La Coalition française mène également des actions à l’étranger visant à encourager la coopération entre les organisations professionnelles de la culture afin qu’elles adoptent des stratégies communes dans la défense de leurs intérêts, notamment par la création de coalitions nationales. Elle explique le défi que représente la mondialisation des échanges commerciaux, particulièrement pour les pays en voie de développement, et l’importance d’inciter leurs gouvernements respectifs à soutenir l’élaboration et la ratification de la Convention signée par 132 pays à ce jour.
La Coalition française coordonne les activités menées au nom des Coalitions européennes pour la diversité culturelle qui se sont donné pour objectif de mobiliser les organisations professionnelles européennes et de défendre auprès des autorités européennes les intérêts des professionnels de la culture, sur tout sujet de la compétence communautaire ayant un impact sur la culture, notamment les négociations commerciales.

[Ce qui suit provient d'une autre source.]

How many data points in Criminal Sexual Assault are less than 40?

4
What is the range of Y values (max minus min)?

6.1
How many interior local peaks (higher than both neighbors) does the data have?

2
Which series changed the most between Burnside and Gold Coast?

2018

2 Fondée en 1987 à l’initiative de Claude Berri et d’une trentaine d’auteurs-réalisateurs-producteurs, L’ ARP compte désormais plus de 200 membres sensibles à sa mission : défendre la diversité des films français et européens, l’indépendance de l’auteur-réalisateur-producteur et la transparence économique de la production cinématographique.
L’ARP est représentée dans de nombreuses commissions et institutions (Festival de Cannes, Unifrance, Commission de classification et Commission d’agrément du CNC) et participe à l’élaboration de la politique cinématographique et audiovisuelle avec le CNC (Centre National du Cinéma et de l’image animée), le CSA (Conseil Supérieur de l’Audiovisuel), la Commission Européenne, les éditeurs et diffuseurs de contenus, le Ministère de la Culture, ainsi que les autres organisations professionnelles.

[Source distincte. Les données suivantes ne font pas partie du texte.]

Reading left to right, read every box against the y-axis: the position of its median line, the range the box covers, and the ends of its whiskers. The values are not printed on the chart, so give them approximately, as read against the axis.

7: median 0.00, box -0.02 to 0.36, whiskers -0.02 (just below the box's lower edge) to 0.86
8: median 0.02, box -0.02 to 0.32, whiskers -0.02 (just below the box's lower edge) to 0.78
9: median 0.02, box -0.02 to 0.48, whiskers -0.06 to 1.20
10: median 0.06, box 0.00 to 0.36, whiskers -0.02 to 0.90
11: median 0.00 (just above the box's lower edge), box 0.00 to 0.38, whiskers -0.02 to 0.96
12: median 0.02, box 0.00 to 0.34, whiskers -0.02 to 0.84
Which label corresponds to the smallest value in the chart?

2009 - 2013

L’action de L’ARP se traduit aussi par l’organisation de manifestations culturelles en France (Les Rencontres Cinématographiques de Beaune, puis de Dijon) ou à l’étranger (COLCOA de Los Angeles, la création d’un cinéma en plein air à Erbil), la formation des futurs professionnels de l’image et des générations de spectateurs à venir.
En octobre 1996, L’ARP a ouvert le Cinéma des Cinéastes, établissement de trois salles dédiées principalement au cinéma européen, accueillant par ailleurs de nombreux festivals, avant-premières, expositions.

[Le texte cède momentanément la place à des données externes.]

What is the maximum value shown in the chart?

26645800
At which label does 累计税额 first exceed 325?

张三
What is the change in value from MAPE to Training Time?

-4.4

3 Nous conseillons à nos lecteurs de voir ou revoir l’excellent film d’Edouard Molinaro Beaumarchais l’insolent (1996) avec une distribution exceptionnelle, dont Fabrice Luchini dans le rôle de Beaumarchais.

4 L’association, Assemblée des Médias (2006), a pour but principal de créer des passerelles entre les acteurs du monde des médias, des nouveaux médias et du 7e Art. Elle représente un véritable lien entre les créateurs, auteurs, réalisateurs, producteurs, éditeurs de programme et diffuseurs, afin que ces derniers puissent communiquer, échanger, se rencontrer, pour faire naître, ensemble, de nouvelles œuvres.
L’Assemblée des Médias contribue ainsi à l’émergence de nouvelles œuvres audiovisuelles, cinématographiques et transmédias.
Pascal Rogard, reconnu pour être un véritable défenseur de la création, parraine l’association.
L’association a également été créée pour défendre, à travers la création audiovisuelle, les valeurs universelles des droits de l’Enfance et de l’Homme.